Make a Conscious Choice to Remain Calm
- Realize that we cannot control our kids, nor should we want to. Our primary job as parents is to control ourselves and model proper behavior. How many of us throw adult tantrums when something goes wrong, then expect our children to remain calm? No matter what your child or spouse does, remain calm. Screaming or withdrawing emotionally only makes the situation worse. When we are calm, we can be fully engaged and solve problems instead of creating more of them.

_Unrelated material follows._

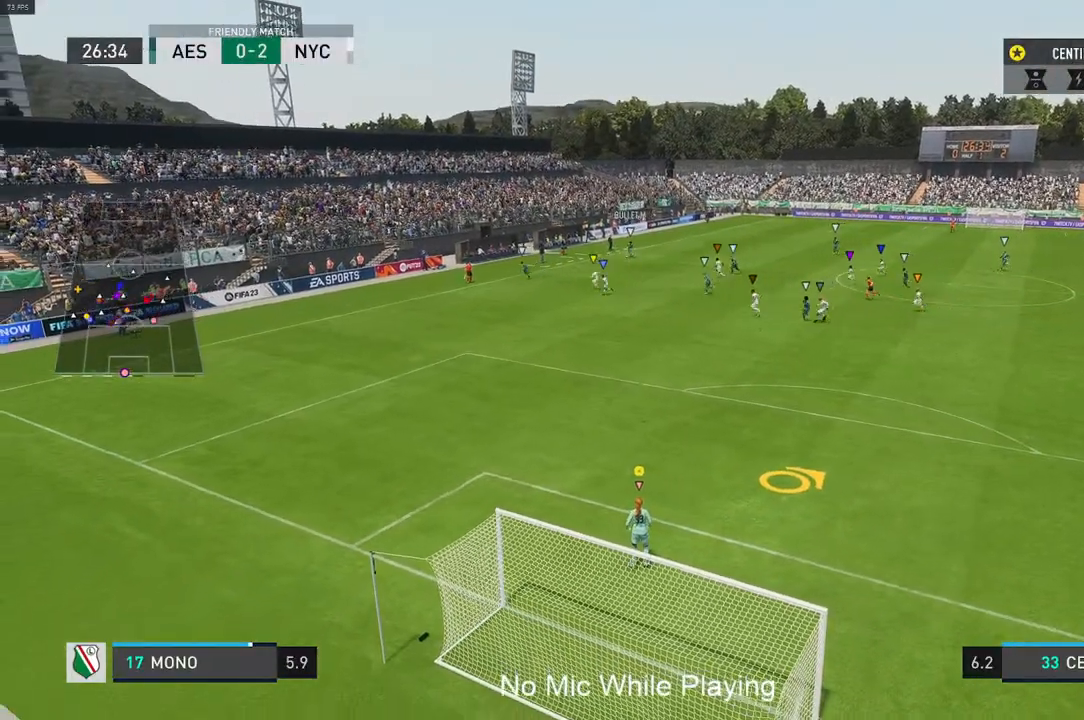
{"buttons": [], "left_stick": "center", "right_stick": "center", "events": [[17, "left_stick", "up"], [183, "R2", "down"], [300, "left_stick", "center"], [383, "R2", "up"]]}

- We are not responsible for our children's behavior, attitudes and actions. If your child is in a bad mood, so be it. Choose not to give in to or join his pity party. If your child comes into the kitchen barking orders, you are not obligated to respond. Walk away calmly, go about your business and let your child know that when he's ready to be polite, you'll help him with breakfast. If your child refuses to do his homework, then he will suffer the consequences at school. Our children need to learn that they are responsible for their choices, and you are responsible for yours.
Assume a Calm Posture
- Each time you approach your child or spouse, ask yourself, “Do I want to have a conversation or a confrontation?” Instead of standing by and barking orders, sit down, put your feet up and relax. It is much harder to yell and lecture when you assume a calm posture. Kids are drawn to adults who sit—sitting says, “I am in control, everything is okay and I want to connect with you.”
Take Care of Yourself
- Exercise, walk your dog, pray, listen to music—do whatever helps you feel at peace. Make a decision that no matter what your child or spouse does, you are only responsible for your actions. This liberates parents and frees children to be responsible for their choices.
Be the Calm in the Storm
- The most effective way to calm an emotional child is for us to be calm. Instead of threatening an upset child, we need to draw the child into our calm. Sit down and begin to color with crayons or build with Legos. Play catch or do push-ups with your child. Invite him into your calm. This will freak him out at first, because he is used to seeing you get upset. What you are communicating, though, is (1) Your actions cannot control or manipulate me and (2) No matter how out of control you may feel, I am a rock you can count on.
You'll be surprised at how your children (and spouse!) begin to calm down once you do.